We’re naturally aroused by our fantasies. The strategy of pornography, as I conceive it, is to hijack these fantasies and exaggerate them, creating a feedback loop, which causes them to morph and expand. Our fantasies start to look more like the exaggeration than the original desire. Waters relishes in this feedback loop. A perfect example is the disturbing yet comically-played scene in which Divine gives her own son a blowjob.
The two are perusing through the Marble house, disgusted at the feeling of occupying the home of their arch nemeses. They comb through the halls, touching everything, spitting insults about their rivals. When they reach the bedroom, Divine says, “This is where they mate,” with a look of repulsion on her face. The more and more repulsed by the house and all the objects in it the two grow, the hornier they seem to get. The feeling of disgust turns them on, and leads them to engage in incest.
Everything in Pink Flamingos is similarly blown out of proportion, and the fantasies Waters portrays are not only sexual—they’re also violent. When the police raid Divine’s birthday party, she and her party guests attack them, killing them and ripping them limb from limb. They eat them raw, their performances suggesting the gain of sexual pleasure. Divine is later asked if blood turns her on, and she responds, “It does more than turn me on... It makes me cum. And more than the sight of it, I love the taste of it. The taste of hot, freshly killed blood.”
Towards the end of the film, the audience views perhaps the least shocking act throughout the entire film. Two people are shot dead, which is not surprising in 2020, and would not have been in 1972, with the war in Vietnam still raging. Divine condones first-degree murder and commits it. Waters has said this trial scene was inspired in part by Charles Manson, who had had his trial just years before. However, there are no consequences for Divine, and while this penultimate scene may leave a strange taste in some viewers’ mouths, Waters has a remedy for that:
“I hate message movies and pride myself on the fact that my work has no socially redeeming value.” - John Waters, Shock Value
I can imagine that it would be easy for some viewers, without context, to watch Pink Flamingos and hate it. Waters does not hold his viewers’ hand. He throws them into the ring and says, “Good fucking luck.” I can imagine that it would be easy for some viewers to feel slighted, even angry at this unapologetic portrayal of senseless debauchery.

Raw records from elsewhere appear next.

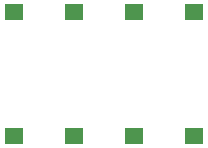
<source format=gbr>
%TF.GenerationSoftware,KiCad,Pcbnew,7.0.2*%
%TF.CreationDate,2024-04-02T19:02:07-04:00*%
%TF.ProjectId,filt2,66696c74-322e-46b6-9963-61645f706362,rev?*%
%TF.SameCoordinates,Original*%
%TF.FileFunction,Paste,Top*%
%TF.FilePolarity,Positive*%
%FSLAX46Y46*%
G04 Gerber Fmt 4.6, Leading zero omitted, Abs format (unit mm)*
G04 Created by KiCad (PCBNEW 7.0.2) date 2024-04-02 19:02:07*
%MOMM*%
%LPD*%
G01*
G04 APERTURE LIST*
%ADD10R,1.524000X1.397000*%
G04 APERTURE END LIST*
D10*
%TO.C,U1*%
X117460000Y-94135500D03*
X117460000Y-83594500D03*
X122540000Y-94135500D03*
X122540000Y-83594500D03*
X127620000Y-94135500D03*
X127620000Y-83594500D03*
X132700000Y-94135500D03*
X132700000Y-83594500D03*
%TD*%
M02*

</source>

It’s also true that, as Waters clearly states, Pink Flamingos does not have any socially redeeming message. It has a message of complete and utter social disregard, but it’s hard for me to believe that even social disregard is meaningless. An anonymous viewer of Pink Flamingos once said, “I think [John Waters] has his thumb securely up America’s ass.”
Throughout Waters’s filmography, there exists a strong sense of family values—however depraved they may be. Pink Flamingos takes the familiar concept of “keeping up with the Jonses” and flips it on its head. Instead of depicting two picture perfect families competing to be the most perfect or the most liked, we have two filthy families competing to be the most perverted. I imagine these families are the unadulterated id of America—exploiting others for capitalistic gain, fucking whom and whatever, killing when it pleases.
In many of the classic literary works of modernist and notorious pervert James Joyce, he asks his audience to admit to and own their fantasies. Joyce is non-judgemental, and if you’ve read his love letters, you know why. Waters takes this idea one wild step forward. Waters asks his audience not only to own their fantasy, but to eat it. Sit in a playpen and get fat off of it. Fuck it. Marry it. Kill for it. Take whatever you like.